Le aziende, tuttavia, non potevano ignorare quelle normative imposte dall’UE…
Non lo contesto, ma non ho notato una loro reazione significativa quando queste normative sono state introdotte.
Ora si discute di modificare queste normative, ma dalle sue parole sembra preferibile non averle affatto.
Un mondo senza regole sarebbe molto problematico, quindi non immagino nulla del genere. Tuttavia, la pervasività e le modalità della regolamentazione dovrebbero essere viste con grande scetticismo. L’UE è di fronte a sfide importanti – non solo le due transizioni, ma soprattutto quella relativa alla difesa comune – e dovrebbe limitarsi a fornire un quadro generale entro cui lasciare che la società europea si muova liberamente, invece di cercare di definire ogni passo del percorso. Questo atteggiamento è probabilmente anche un risultato della struttura attuale dell’Europa, con un governo che tende ad essere molto burocratico e poco politico nel senso positivo del termine.
È possibile, quindi, cambiare direzione anche in questo caso?
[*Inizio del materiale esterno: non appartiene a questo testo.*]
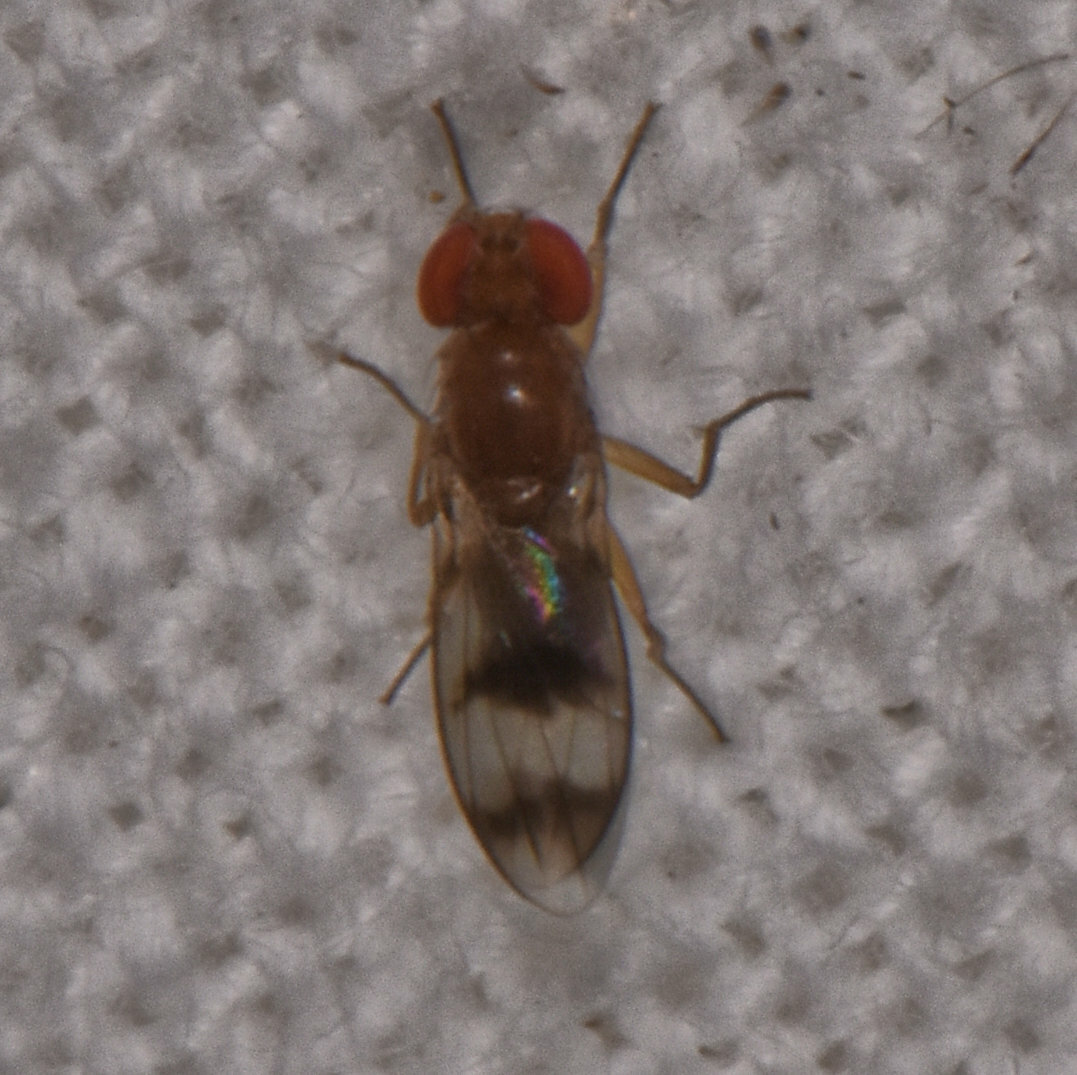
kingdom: Animalia
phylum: Arthropoda
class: Insecta
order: Diptera
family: Drosophilidae
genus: Chymomyza
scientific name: Chymomyza amoena
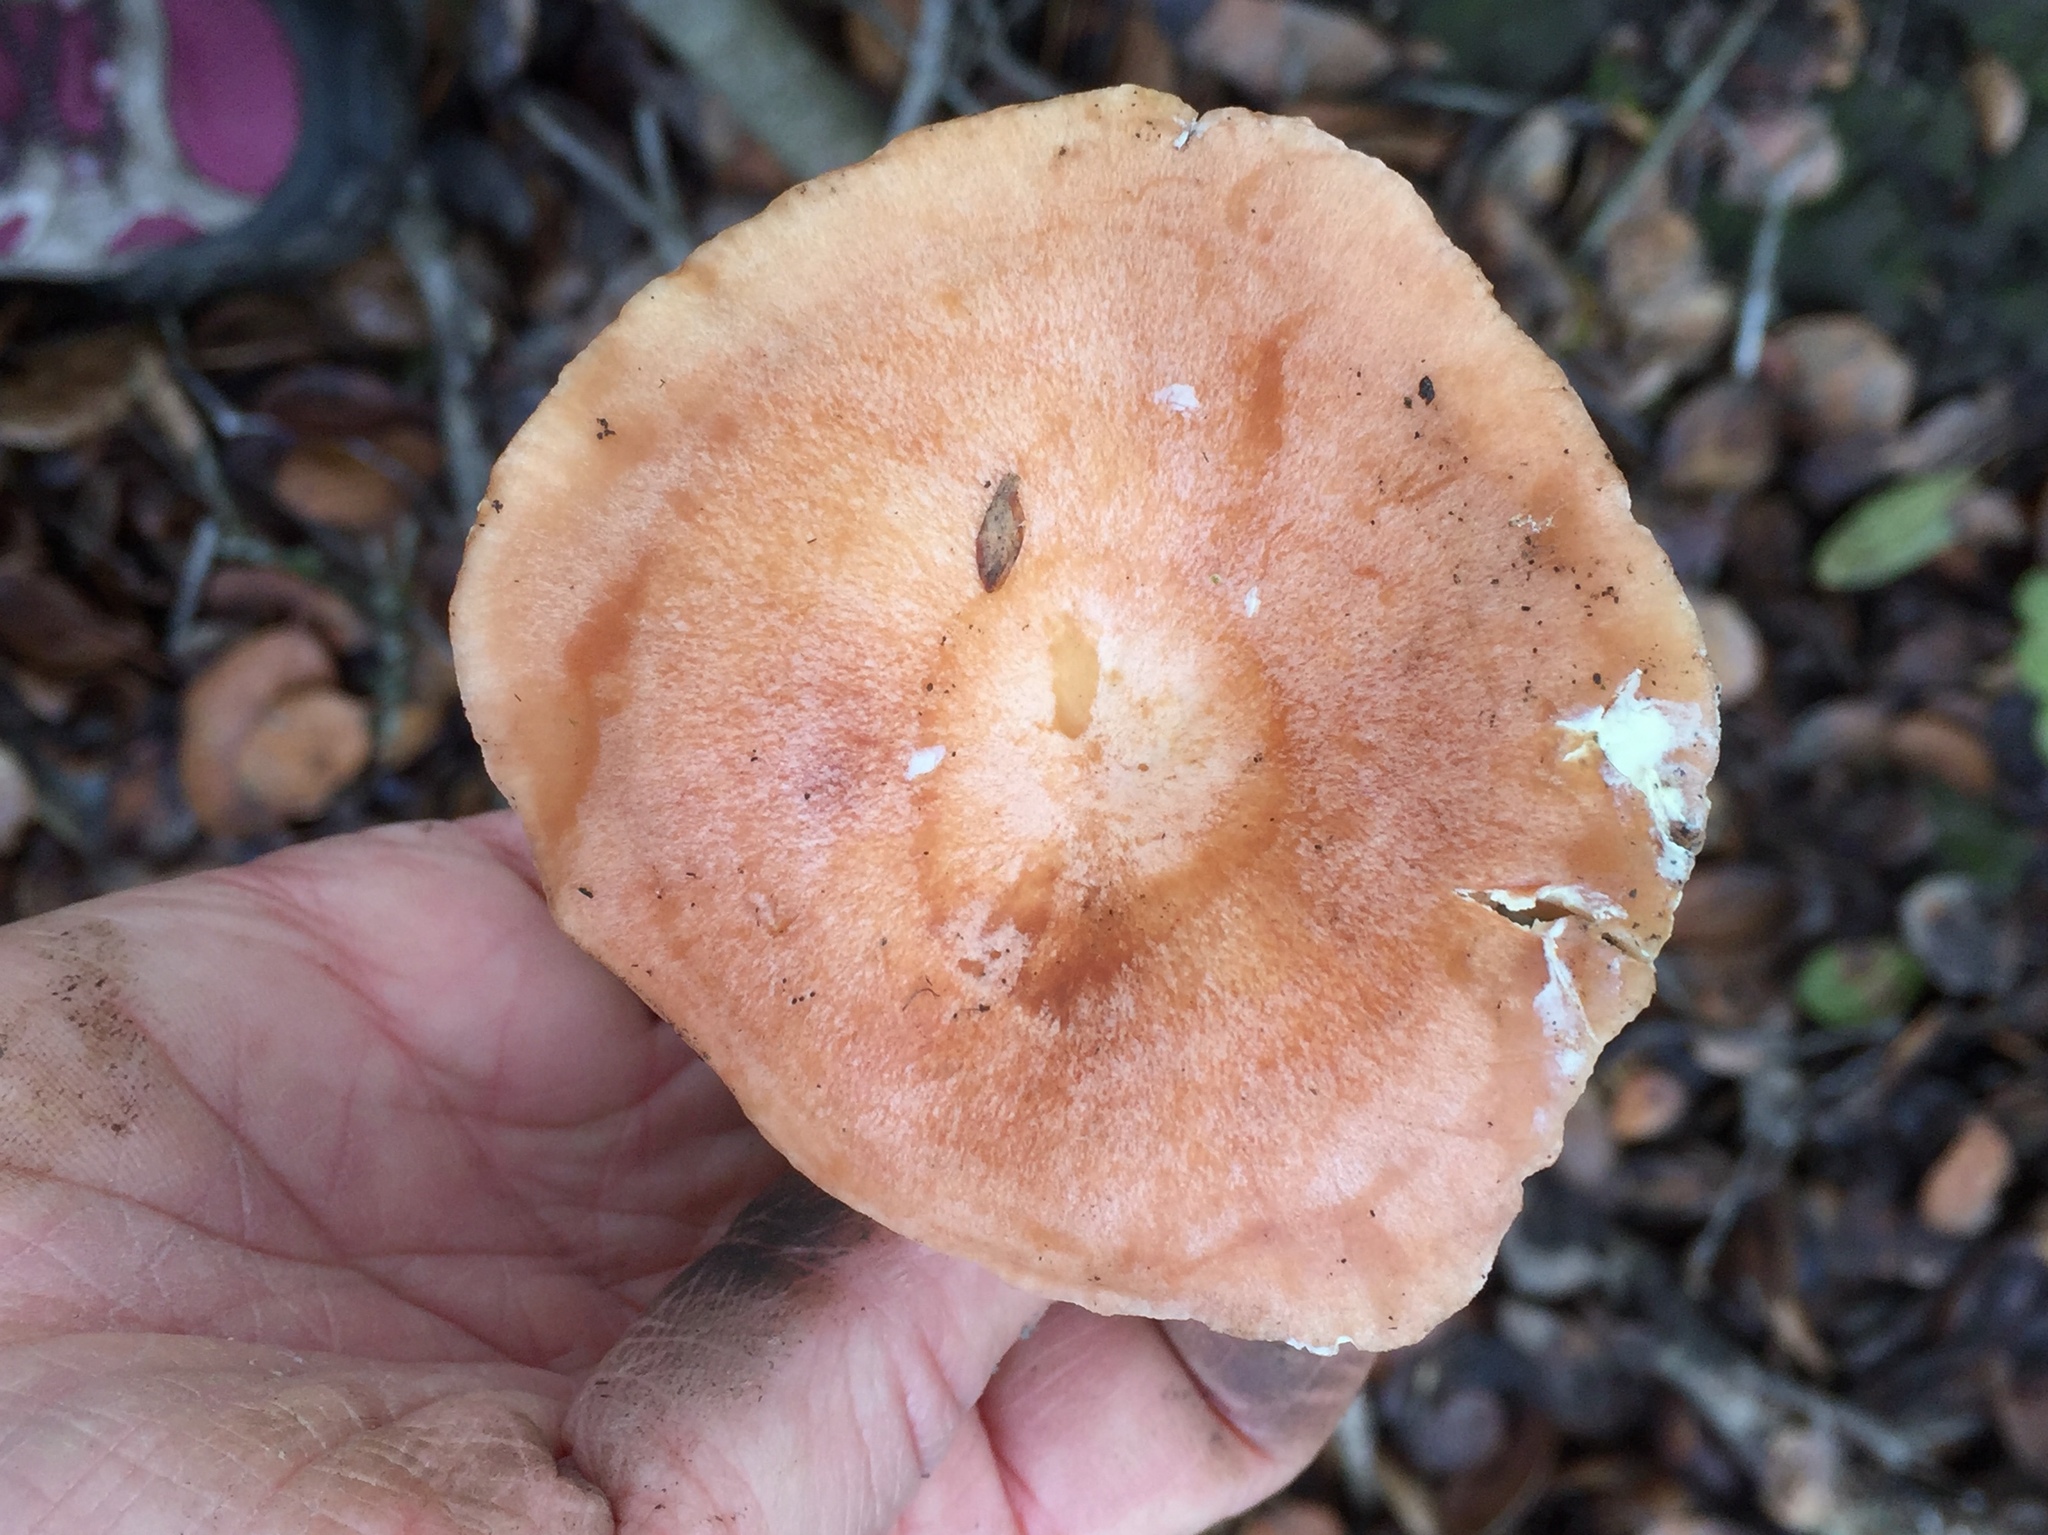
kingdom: Fungi
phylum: Basidiomycota
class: Agaricomycetes
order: Russulales
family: Russulaceae
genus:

Sì, è possibile intraprendere una strada diversa, nessuno ci obbliga a continuare sulla via dell’impoverimento, ma è essenziale che gli italiani e gli europei capiscano che la soluzione alle questioni è nelle loro mani e che le classi dirigenti italiane ed europee riconoscano che possiamo uscire pienamente da questa situazione solo se lasciamo che siano i cittadini a farlo. Dobbiamo abbandonare l’idea, particolarmente diffusa negli ultimi quindici anni, che la risoluzione dei problemi spetti allo Stato. Mi sembra chiaro che non sia così, non so quali altre prove siano necessarie.